Panic Attacks

When you have your first panic attack, it’s not unusual to think you are having a heart attack or that you are ‘about to die’ for some unknown reason. However, panic attacks are not dangerous to the systems of the body or to a person’s immediate physical health. Still, panic attacks are disorienting and disturbing and can also be highly embarrassing when they occur in the presence of other people.

where, when and why do panic attacks occur?

Panic attacks can happen anywhere and at anytime, and the health care field openly acknowledges the fact that we are not precisely sure what causes them. The many people I’ve helped over the years in therapy—to eliminate panic attacks—have had these episodes in a number of different settings: driving on the New York City streets, leading a meeting at work, riding an NYC subway, flying in an airplane, giving a speech/presentation, engaging in an argument, during sleep (which is more common than you might think), exercising at New York Sports Club, having sex and more.
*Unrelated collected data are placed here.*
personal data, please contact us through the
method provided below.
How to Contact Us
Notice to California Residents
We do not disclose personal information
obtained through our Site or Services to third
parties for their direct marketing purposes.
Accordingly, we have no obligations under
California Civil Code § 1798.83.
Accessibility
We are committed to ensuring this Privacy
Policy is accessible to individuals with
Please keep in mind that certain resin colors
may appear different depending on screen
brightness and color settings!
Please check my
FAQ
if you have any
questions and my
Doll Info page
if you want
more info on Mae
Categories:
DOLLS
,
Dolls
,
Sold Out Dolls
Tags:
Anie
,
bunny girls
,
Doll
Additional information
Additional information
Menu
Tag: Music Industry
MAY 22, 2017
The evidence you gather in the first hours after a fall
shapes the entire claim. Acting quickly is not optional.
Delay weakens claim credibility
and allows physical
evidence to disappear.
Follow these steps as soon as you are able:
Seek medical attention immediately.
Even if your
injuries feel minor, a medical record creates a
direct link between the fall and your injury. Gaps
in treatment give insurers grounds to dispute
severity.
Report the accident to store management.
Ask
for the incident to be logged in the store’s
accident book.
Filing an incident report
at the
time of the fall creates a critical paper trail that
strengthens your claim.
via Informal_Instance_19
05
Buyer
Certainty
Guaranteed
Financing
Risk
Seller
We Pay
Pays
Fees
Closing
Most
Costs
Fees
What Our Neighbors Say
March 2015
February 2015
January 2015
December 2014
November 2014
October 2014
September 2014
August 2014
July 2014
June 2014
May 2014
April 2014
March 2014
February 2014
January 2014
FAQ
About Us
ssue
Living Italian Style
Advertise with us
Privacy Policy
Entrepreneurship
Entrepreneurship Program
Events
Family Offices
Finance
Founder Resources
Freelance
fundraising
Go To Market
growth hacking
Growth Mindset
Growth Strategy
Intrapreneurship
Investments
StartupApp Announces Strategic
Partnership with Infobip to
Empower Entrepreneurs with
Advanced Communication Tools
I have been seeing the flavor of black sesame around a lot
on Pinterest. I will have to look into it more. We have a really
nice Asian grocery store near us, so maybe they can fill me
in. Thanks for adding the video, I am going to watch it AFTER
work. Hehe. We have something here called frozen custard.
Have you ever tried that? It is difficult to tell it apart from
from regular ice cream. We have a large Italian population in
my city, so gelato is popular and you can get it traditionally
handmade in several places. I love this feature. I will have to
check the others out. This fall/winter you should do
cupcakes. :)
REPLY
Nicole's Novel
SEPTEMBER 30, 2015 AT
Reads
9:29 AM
In a panic attack, the nervous system spontaneously and abruptly goes into overdrive and revs up to the point where you are sweating, disoriented and hyperventilating. That itself is disconcerting, but add to it the fact that there is nothing in your environment that seems to have caused it and you end up thinking, “I am losing my mind.”

The good news is that once you decide to seek therapy for panic attacks, it is often the case that the panic attacks begin to decrease (in frequency and/or intensity) immediately. This is an important aspect of human life and a central premise of effective therapy: Once you stop staying alone with the reality of what’s going on in your life, things start to get better.

tools & techniques to eliminate panic attacks

When I help people with panic attacks in therapy, I provide them with practical tools and techniques right away so they can start managing their emotions more effectively. My approach is active and pragmatic and gets people feeling better quickly. Then the growth work begins.

By “growth work” I mean to say that once we get your panic attacks under control, we take a look at your life. This is because panic attacks (or any mental health challenges) do not take place in a vacuum or mysteriously come of out nowhere; they have something to do with what’s going on for you internally (patterns of thinking and feeling) and externally (relationships, career, etc.). In other words, therapy for panic attacks begins with symptom reduction and stabilization, and it progresses into helping you build and shape your life in ways that promote psychological and emotional health.

emotional health comes from emotional growth

When you increase your emotional regulation skills in order to decrease/prevent panic attacks, it helps you on a number of different levels: mood management, self-discipline, peace of mind, healthier relationships and increased focus/clarity. To cultivate these important abilities within yourself is to cultivate your capacity for emotional intelligence.

Emotional intelligence is valuable to human performance/experience on a variety of levels; in fact, emotional intelligence is generally thought to be more important than intellectual intelligence if what we’re interested in is personal well being and healthy relationships.

anxiety & panic attacks

People who seek therapy for panic attacks have invariably been suffering with anxiety as well.

If you imagine a beach ball being held under water and the force with which it ‘wants’ to come to the surface—then you begin to get an idea of how anxiety and panic attacks work. Unhealthy and destructive anxiety stems from insufficient/inadequate processing of ordinary emotional experiences over time—to the point where you become habituated into building up feelings that ‘want’ to come out. Unfortunately, once there is a build-up, people are not quite sure how to release and process their feelings in ways that are healthy and growthful. This creates the conditions for potential panic attacks.

addiction & panic attacks

In order to self-medicate the discomfort of anxiety and panic attacks, people often turn to excessive use of alcohol, food, drugs, pills, pornography, gambling, casual sex or the myriad other ways that humans are wired to feel good.

These activities can be used in healthy ways, in moderation, but I see many people in my NYC therapy practice who have developed an over-reliance on one or more of these 'brain-rewarding' behaviors. As we know, excessive dependency (i.e. obsessions and compulsions that represent early stage addiction) on such behaviors is self-defeating and, if not nipped in the bud, can evolve into full blown addiction.

seeking therapy for anxiety and panic attacks

If you are experiencing excessive anxiety and/or panic attacks in your life, you can take some comfort in the fact that you are suffering from something very common and highly treatable. You need not suffer alone.

What you need is help in learning to effectively identify and process what is going on for you psychologically, socially and emotionally—so that you can eliminate panic attacks, decrease anxiety and create more confidence and internal calm. And this is precisely where therapy can help.